## Trecho fornecido
════════

Como teria recebido o cinema seus primeiros assistentes?

Alguns historiadores e os jornais exprimem-se em adjetivos que vão do assombro ao fascínio.

Méliès é dos mais entusiastas. Quer comprar os direitos da invenção para usá-la imediatamente.

Abel Gance encanta-se com as folhas de uma árvore balançando ao vento, esquecendo-se mesmo de ver bem na frente o vovô Lumiére e esposa alimentando o netinho.

Giovanni Papini escreve um breviário de estética cinematográfica, entusiasmado com as primeiras sessões.

Na área teatral há os que aderem pensando na auto-multiplicação que terão, gozando de poder de ubiquidade, tornando-os presentes em Paris, Londres, Milão, Nova Iorque, Moscou ou Pequim ao mesmo tempo.

Mas há também Griffith, o péssimo autor e ator teatral, que só teria restrições e que, mais tarde, movido por necessidades econômicas, trabalhará ocultado por pseudônimo, antes de estratificar a linguagem da mais específica arte que o século XX teve até o presente.

A propagação do cinema foi fulminante. Em apenas cinco anos ele será conhecido em todo os quadrantes do globo, causando espanto, por exemplo, a Béla Balázs, que, sabedor que sua criada ainda não o conhece em 1908, envia-a imediatamente para saber suas reações.

════════

## Registros do conjunto
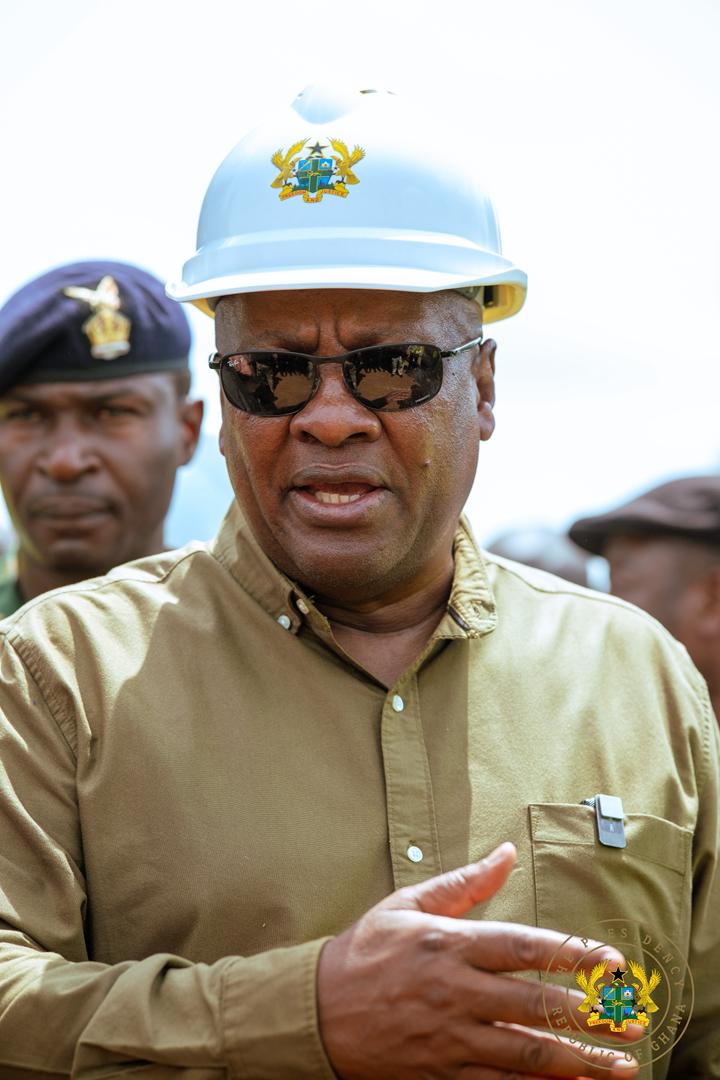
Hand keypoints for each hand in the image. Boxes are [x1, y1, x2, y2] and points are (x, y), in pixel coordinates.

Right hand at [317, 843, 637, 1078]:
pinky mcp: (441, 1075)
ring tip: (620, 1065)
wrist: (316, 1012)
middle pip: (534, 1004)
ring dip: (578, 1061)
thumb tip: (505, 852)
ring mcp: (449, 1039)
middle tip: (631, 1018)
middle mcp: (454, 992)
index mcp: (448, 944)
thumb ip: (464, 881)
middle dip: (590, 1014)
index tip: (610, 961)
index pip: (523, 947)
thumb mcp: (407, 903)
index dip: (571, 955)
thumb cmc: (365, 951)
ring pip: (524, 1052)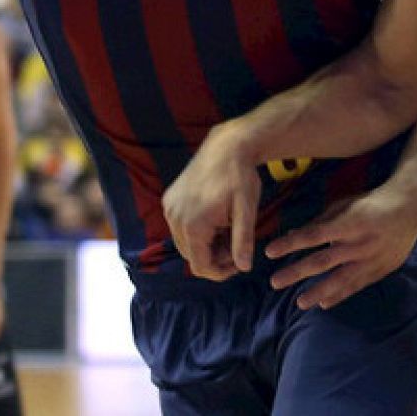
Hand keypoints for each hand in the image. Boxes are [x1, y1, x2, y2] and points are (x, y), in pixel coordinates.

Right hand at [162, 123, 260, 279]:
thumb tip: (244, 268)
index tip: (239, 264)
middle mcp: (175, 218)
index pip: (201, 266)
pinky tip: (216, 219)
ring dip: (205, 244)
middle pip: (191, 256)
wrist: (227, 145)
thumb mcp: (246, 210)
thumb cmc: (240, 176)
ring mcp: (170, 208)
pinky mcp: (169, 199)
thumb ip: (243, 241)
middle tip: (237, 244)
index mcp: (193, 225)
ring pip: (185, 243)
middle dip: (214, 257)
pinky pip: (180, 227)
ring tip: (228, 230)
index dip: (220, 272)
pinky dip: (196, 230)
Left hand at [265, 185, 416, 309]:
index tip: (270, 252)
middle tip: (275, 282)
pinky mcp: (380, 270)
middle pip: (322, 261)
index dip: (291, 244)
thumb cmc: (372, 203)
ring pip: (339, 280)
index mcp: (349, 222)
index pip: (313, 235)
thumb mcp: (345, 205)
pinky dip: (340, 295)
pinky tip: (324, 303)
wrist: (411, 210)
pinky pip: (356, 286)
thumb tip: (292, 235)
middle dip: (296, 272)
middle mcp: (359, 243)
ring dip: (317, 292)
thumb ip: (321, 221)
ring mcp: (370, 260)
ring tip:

════════

## Atividade
Responda com base no trecho fornecido:
(a) O que Méliès quer fazer com a invenção?
(b) Com o que Abel Gance se encanta?
(c) Em que ano a criada de Béla Balázs ainda não conhece o cinema?

## Resolução do exercício
(a) Comprar os direitos da invenção para usá-la imediatamente.
(b) Com as folhas de uma árvore balançando ao vento.
(c) Em 1908.